Amazon Picks ULA’s Vulcan for First Two Kuiper Satellites

ULA launch render
Image: Amazon

The e-commerce giant behind Project Kuiper has changed its travel plans for Kuipersat-1 and Kuipersat-2. 

On Wednesday, Amazon said its first two demo satellites will launch on United Launch Alliance’s (ULA) Vulcan Centaur rocket in early 2023. In late 2021, Amazon said it would launch the two demo birds with ABL Space Systems in Q4 of this year. 

  • ABL is targeting a maiden flight of the RS1 rocket, we presume, before the year is out. 
  • ULA, meanwhile, is eyeing a first launch of Vulcan in Q1 2023, the Boeing/Lockheed joint venture said yesterday. 

Kuiper has workhorses aplenty

In April, Amazon announced the largest commercial block buy of rocket rides in history. ULA will provide up to 47 launches to support Kuiper’s deployment. Arianespace is contracted to fly 18 Kuiper missions on Ariane 6, while Blue Origin’s New Glenn will kick in 12 launches (with the option for 15 more). 

  • For ABL, it’s not goodbye, it’s see you later. Amazon will retain two launches with the California rocket unicorn. 
  • “This diverse launch portfolio reduces risk associated with launch vehicle stand-downs, and gives us flexibility to use different rockets to address different needs,” Amazon said Wednesday. 

The bigger picture

While we’re reluctant to deploy “space race” clichés at Payload, indulge us just this once. The season of satellite internet megaconstellations is fully upon us, and Kuiper has ground to make up. 

SpaceX has hoisted 3,400+ Starlink satellites and launched multiple business lines for the service. OneWeb faced deployment hiccups after Russia’s invasion of Ukraine, but has plans to get back on track and has already launched over two-thirds of its constellation. 

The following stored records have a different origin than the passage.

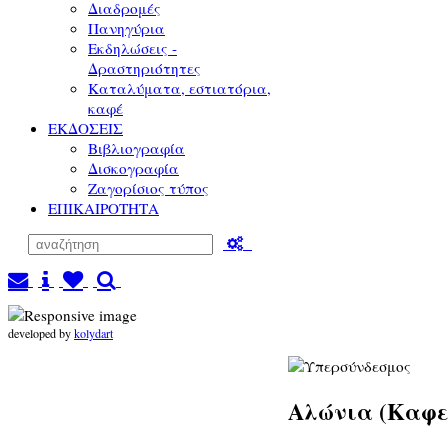
Διαδρομές
Πανηγύρια
Εκδηλώσεις -
Δραστηριότητες
Καταλύματα, εστιατόρια,
καφέ
ΕΚΔΟΣΕΙΣ
Βιβλιογραφία
Δισκογραφία
Ζαγορίσιος τύπος
ΕΠΙΚΑΙΡΟΤΗΤΑ
developed by
kolydart
Αλώνια (Καφε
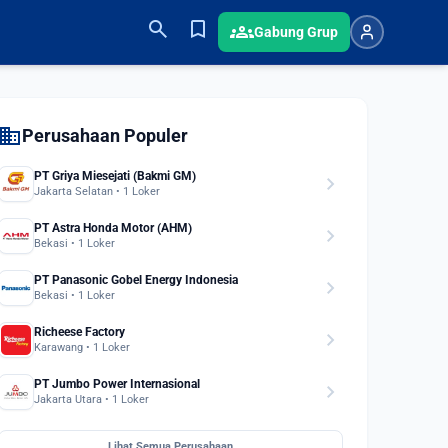
search
bookmark
groups
Gabung Grup
domain
Perusahaan Populer
PT Griya Miesejati (Bakmi GM)
chevron_right
Jakarta Selatan • 1 Loker
PT Astra Honda Motor (AHM)
chevron_right
Bekasi • 1 Loker
PT Panasonic Gobel Energy Indonesia
chevron_right
Bekasi • 1 Loker
Richeese Factory
chevron_right
Karawang • 1 Loker
PT Jumbo Power Internasional
chevron_right
Jakarta Utara • 1 Loker
Lihat Semua Perusahaan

Yes, but…Amazon will tell you it’s not about who gets a full fleet up first. And the company is sinking serious cash—to the tune of $10B—in Kuiper, with 1,000+ Amazonians working on the project. 
+ While we’re here: Kuipersat-1 and -2 are secondary payloads on Vulcan, which will fly Astrobotic’s Peregrine lander as its primary passenger.